The command streams: it walks published record ids in ascending id batches and renders one entity at a time straight to the file, so the whole catalogue is never held in memory. It is idempotent - each run overwrites the previous dump atomically (temp file + rename), and prints an accounted summary (records exported, records skipped, actor/term nodes appended, file size).

Run it on a schedule (for example nightly) so the public download always serves a current graph.

Public bulk download

GET /data/cidoc-crm.ttl

Unauthenticated open data, published records only, CORS-open (Access-Control-Allow-Origin: *), Content-Type: text/turtle.
If a scheduled dump exists, it is streamed straight off disk (no per-request database work, so a large catalogue costs nothing at request time). The response carries X-Open-Data-Source: prebuilt-dump.
If no dump is staged, a BOUNDED graph is generated on the fly, hard-capped at 2000 records, and streamed as it is produced. The response carries X-Open-Data-Source: on-the-fly and X-Open-Data-Cap; a Turtle comment tells the client to fetch the scheduled dump for the complete graph.
Optional ?culture= selects the label culture for the on-the-fly path.

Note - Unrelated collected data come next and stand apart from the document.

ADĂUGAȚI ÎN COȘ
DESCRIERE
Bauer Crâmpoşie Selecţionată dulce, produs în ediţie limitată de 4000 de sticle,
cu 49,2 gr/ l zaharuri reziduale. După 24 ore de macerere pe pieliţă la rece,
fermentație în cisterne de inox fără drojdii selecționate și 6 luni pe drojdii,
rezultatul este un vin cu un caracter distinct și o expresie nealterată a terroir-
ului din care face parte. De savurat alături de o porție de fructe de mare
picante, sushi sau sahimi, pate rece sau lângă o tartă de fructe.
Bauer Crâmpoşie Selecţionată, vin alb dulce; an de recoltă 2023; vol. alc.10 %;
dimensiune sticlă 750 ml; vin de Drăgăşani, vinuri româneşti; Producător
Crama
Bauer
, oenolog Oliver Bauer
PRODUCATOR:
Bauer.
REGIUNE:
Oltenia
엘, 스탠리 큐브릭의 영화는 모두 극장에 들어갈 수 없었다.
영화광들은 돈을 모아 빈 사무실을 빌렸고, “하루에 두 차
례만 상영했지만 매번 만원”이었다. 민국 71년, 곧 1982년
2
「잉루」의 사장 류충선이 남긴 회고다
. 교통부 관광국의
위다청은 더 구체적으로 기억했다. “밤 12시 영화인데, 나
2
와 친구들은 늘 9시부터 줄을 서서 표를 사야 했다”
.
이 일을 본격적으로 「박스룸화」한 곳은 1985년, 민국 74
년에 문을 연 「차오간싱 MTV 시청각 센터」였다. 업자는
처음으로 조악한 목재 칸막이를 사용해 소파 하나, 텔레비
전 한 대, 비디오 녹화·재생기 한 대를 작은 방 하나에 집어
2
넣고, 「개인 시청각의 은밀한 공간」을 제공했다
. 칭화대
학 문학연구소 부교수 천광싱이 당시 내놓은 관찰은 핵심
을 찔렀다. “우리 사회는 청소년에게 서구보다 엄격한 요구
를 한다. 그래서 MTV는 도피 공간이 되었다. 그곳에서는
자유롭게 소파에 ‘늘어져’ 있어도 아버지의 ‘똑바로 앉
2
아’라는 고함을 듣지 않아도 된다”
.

The dump is also advertised as a dataset in the platform's capabilities document (/open-data/protocol) and the DCAT data catalogue (/data/catalog), so a generic data-portal harvester discovers it automatically.

Loading the graph

The output is valid Turtle. Load it into any CIDOC-CRM-aware store or tool - Apache Jena, ResearchSpace, an Erlangen-CRM importer, or a generic SPARQL endpoint:

riot --validate cidoc-crm.ttl

Notes

Read-only: the command and the endpoint only ever SELECT. The single write is the dump file under the configured storage path.
International by design: every URI is built from the configured base URL; no tenant- or jurisdiction-specific constant is baked in.